• Source extract:
=-=-=-=-=

There have been several open label studies addressing the issue of pain, a common NMS of PD and its response to DBS, using either STN or the GPi as targets (see Table 4). Loher et al.62 reported on the effect of unilateral and bilateral GPi DBS in 16 patients: evaluations documented at 3 months indicated pain relief, which was sustained at the 12-month follow-up.62 In another study, Kim et al.63 reported a positive outcome of pain after STN DBS that persisted after 2 years, although some patients developed de novo musculoskeletal pain.63 In their recently published study, the IPMDS NMS study group showed that after 6 months of STN DBS, there was significant reduction in pain scores as measured by the NMSS.23 It is worth noting that these studies do not specifically address the classification of pain in PD. On the other hand, Cury et al.64 investigated a cohort of 41 patients and tackled this issue specifically, reporting significant improvement in pain intensity after 1 year of STN DBS.64 The prevalence of pain decreased from 70 to 21% and the most improved types were dystonic and musculoskeletal pain while central and neuropathic pain did not change. This supports previous findings with quantitative sensory testing describing that sensitivity to pain was not influenced by STN DBS and suggesting that DBS may have no direct modulation of central pain processing.65

Pain and DBS studies to date suffer from methodological limitations due to their open label nature and lack of a coherent tool to address the multifactorial nature of pain in PD that is currently possible with the recently validated King’s PD Pain Scale.66 There is only class III evidence supporting the benefit of DBS on pain and future randomized controlled studies should take into account the various types of PD-related pain as they may be influenced differently by DBS.

=-=-=-=-=

• Records:
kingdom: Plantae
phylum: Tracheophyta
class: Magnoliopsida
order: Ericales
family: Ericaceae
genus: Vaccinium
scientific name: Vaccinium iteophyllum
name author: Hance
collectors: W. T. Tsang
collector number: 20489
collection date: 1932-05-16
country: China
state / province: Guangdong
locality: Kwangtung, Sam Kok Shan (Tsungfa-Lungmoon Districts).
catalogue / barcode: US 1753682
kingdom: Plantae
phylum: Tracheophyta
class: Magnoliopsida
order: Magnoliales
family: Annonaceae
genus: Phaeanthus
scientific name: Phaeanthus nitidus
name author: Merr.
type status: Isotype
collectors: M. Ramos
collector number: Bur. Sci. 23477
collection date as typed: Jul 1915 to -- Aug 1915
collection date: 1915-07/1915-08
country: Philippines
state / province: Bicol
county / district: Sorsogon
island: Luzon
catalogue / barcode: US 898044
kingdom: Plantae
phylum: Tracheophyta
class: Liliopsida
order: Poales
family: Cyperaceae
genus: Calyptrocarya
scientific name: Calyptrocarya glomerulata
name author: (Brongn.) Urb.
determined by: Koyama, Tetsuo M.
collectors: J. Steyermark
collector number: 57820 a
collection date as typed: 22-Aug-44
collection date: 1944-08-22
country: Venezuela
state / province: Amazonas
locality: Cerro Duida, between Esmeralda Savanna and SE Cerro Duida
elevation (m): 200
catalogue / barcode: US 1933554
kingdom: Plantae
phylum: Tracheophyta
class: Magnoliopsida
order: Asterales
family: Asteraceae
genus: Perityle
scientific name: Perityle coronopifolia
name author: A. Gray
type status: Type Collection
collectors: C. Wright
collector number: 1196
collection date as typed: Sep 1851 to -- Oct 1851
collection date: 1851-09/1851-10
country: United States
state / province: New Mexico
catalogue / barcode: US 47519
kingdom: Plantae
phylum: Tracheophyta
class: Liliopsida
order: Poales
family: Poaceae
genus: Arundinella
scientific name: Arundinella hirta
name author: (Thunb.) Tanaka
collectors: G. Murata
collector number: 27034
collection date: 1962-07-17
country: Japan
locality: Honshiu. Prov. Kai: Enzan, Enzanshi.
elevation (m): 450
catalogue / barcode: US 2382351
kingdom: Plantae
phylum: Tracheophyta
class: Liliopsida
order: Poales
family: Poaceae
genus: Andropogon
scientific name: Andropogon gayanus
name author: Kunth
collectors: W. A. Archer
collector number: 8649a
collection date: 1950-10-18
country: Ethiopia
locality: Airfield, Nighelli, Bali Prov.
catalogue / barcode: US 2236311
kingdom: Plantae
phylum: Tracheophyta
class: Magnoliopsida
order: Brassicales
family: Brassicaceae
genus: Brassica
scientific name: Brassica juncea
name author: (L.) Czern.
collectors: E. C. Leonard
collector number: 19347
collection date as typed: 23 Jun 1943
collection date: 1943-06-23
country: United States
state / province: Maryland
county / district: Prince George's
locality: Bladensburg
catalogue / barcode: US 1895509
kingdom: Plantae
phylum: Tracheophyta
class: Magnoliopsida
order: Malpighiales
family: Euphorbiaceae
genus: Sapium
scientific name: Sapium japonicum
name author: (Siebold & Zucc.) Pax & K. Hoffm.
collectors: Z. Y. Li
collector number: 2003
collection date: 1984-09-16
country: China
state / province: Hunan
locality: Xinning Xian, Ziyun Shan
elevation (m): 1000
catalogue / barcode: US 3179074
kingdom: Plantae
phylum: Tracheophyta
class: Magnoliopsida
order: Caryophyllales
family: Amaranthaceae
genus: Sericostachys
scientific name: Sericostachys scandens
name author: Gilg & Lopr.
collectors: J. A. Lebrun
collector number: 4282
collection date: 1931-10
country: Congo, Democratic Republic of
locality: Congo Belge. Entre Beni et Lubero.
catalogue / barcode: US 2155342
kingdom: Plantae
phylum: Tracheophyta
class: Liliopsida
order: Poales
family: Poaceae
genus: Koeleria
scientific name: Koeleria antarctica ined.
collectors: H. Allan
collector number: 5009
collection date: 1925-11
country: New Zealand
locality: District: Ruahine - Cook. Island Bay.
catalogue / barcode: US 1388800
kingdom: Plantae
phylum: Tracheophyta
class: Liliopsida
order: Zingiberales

=-=-=-=-=

• Assigned task 1: Reproduce the stretch of the pain and DBS passage from "Pain and DBS" through "differently by DBS.".
• Assigned task 2:
Answer these questions from the pain and DBS passage:
(a) How many patients did Loher et al. study?
(b) In the cohort investigated by Cury et al., the prevalence of pain fell from what percentage to what percentage?
(c) Which recently validated scale does the passage name?

• Answer space 1:
Pain and DBS studies to date suffer from methodological limitations due to their open label nature and lack of a coherent tool to address the multifactorial nature of pain in PD that is currently possible with the recently validated King’s PD Pain Scale.66 There is only class III evidence supporting the benefit of DBS on pain and future randomized controlled studies should take into account the various types of PD-related pain as they may be influenced differently by DBS.

• Answer space 2:
(a) 16 patients.
(b) From 70% to 21%.
(c) The King’s PD Pain Scale.